«Federica non è stata condannata»
CHIOGGIA. Non una sentenza di condanna, ma uno strumento di tutela per una persona da curare e riabilitare.
A spiegare il senso della sentenza pronunciata mercoledì a Londra dal giudice Nicholas Hilliard della corte criminale di Old Bailey a carico di Federica Boscolo Gnolo è l’avvocato penalista di Mestre Domenico Carponi Schittar.
Il giudice ha deciso che Federica Boscolo Gnolo, accusata dell’infanticidio della figlioletta Farah di due mesi, non finirà in carcere, ma sarà internata a tempo indeterminato nell’Orchard Unit del St Bernard’s Hospital di Londra.
Avvocato Carponi Schittar ci può spiegare cosa significa nel concreto queste sentenza? Si tratta di un ergastolo da scontare in ospedale o di un percorso di riabilitazione?
«Questa sentenza non è di condanna e l’ordine di restrizione illimitato non è da ritenersi in senso punitivo, ma va inteso in primo luogo come uno strumento di tutela del soggetto processato, di Federica Boscolo Gnolo.

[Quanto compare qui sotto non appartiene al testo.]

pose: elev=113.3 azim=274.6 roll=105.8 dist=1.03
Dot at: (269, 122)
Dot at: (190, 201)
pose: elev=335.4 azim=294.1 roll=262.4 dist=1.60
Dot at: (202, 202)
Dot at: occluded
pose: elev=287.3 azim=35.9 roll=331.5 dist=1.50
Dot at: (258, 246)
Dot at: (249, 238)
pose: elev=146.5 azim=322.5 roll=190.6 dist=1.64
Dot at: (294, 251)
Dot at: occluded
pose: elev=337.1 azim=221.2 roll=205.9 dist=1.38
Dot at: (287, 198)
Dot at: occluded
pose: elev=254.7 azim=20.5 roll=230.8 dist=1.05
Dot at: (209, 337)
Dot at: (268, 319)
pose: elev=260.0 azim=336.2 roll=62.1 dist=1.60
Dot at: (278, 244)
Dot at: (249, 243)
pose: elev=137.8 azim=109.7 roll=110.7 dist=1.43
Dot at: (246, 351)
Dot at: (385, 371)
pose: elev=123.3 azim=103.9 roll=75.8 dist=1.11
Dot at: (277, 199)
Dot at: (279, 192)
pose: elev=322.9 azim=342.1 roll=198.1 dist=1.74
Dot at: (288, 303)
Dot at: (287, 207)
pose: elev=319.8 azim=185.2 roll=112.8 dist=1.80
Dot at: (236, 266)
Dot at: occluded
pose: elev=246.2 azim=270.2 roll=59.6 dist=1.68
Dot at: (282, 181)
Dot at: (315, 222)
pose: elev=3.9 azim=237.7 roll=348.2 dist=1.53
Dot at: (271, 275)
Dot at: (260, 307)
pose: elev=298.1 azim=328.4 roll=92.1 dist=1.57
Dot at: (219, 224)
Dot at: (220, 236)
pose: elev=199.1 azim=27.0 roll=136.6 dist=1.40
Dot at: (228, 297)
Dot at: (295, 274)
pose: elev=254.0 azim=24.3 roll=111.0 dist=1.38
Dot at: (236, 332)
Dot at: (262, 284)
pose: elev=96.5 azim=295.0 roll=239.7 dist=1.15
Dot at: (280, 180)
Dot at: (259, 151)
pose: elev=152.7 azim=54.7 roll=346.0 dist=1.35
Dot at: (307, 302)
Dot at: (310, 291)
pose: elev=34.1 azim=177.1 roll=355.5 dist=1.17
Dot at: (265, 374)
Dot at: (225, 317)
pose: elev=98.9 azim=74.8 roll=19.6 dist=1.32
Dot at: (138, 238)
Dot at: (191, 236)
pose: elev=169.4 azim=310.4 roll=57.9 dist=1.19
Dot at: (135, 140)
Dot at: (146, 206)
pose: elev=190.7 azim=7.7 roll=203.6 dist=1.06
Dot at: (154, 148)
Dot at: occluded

E’ uno strumento finalizzato a assisterla e curarla perché è stato attestato che soffre di problemi psicotici e della personalità. Il trattamento che riceverà in questo ospedale specializzato sarà uguale a quello che riceverebbe qualsiasi altro soggetto, non sospettato o incolpato di reati, sottoposto a un trattamento sanitario obbligatorio. Vista la gravità del reato, in questo caso l’ordine di restrizione assume anche contenuti e finalità di difesa sociale».
In effetti il giudice Hilliard nella sentenza ha motivato la scelta del ricovero in una struttura psichiatrica spiegando che la Boscolo Gnolo, soffrendo di disturbi psicotici e della personalità, potrebbe essere un soggetto pericoloso per gli altri, in particolari per futuri bambini.
«Certo, questa sentenza deriva dall’accertamento della mancanza della capacità di intendere e di volere, riscontrata dalle perizie psichiatriche a cui è stata sottoposta la donna in questi mesi. I medici hanno attestato che la donna soffre di problemi psichiatrici. Per questo non poteva essere condannata, perché mancava la "mens rea", ovvero l’intenzione delittuosa, condizione indispensabile per emettere una sentenza punitiva».
Lei dice che non si tratta di una condanna, ma l’ordine di ricovero in ospedale è stato comunque collegato a una forma di restrizione, peraltro a tempo indeterminato.
«La restrizione è ovviamente dettata dalla gravità del reato (infanticidio) e va a cambiare le condizioni del trattamento e della sua sospensione. Vengono infatti aboliti i limiti di durata e stabiliti dei termini di verifica periodica dello stato di salute della persona ricoverata per accertare se ci siano dei progressi e di quale tenore. Spetterà a soggetti specializzati, come il Tribunale della salute mentale (Mhrt) o al Ministro dell’interno, stabilire se l’ordine possa essere revocato».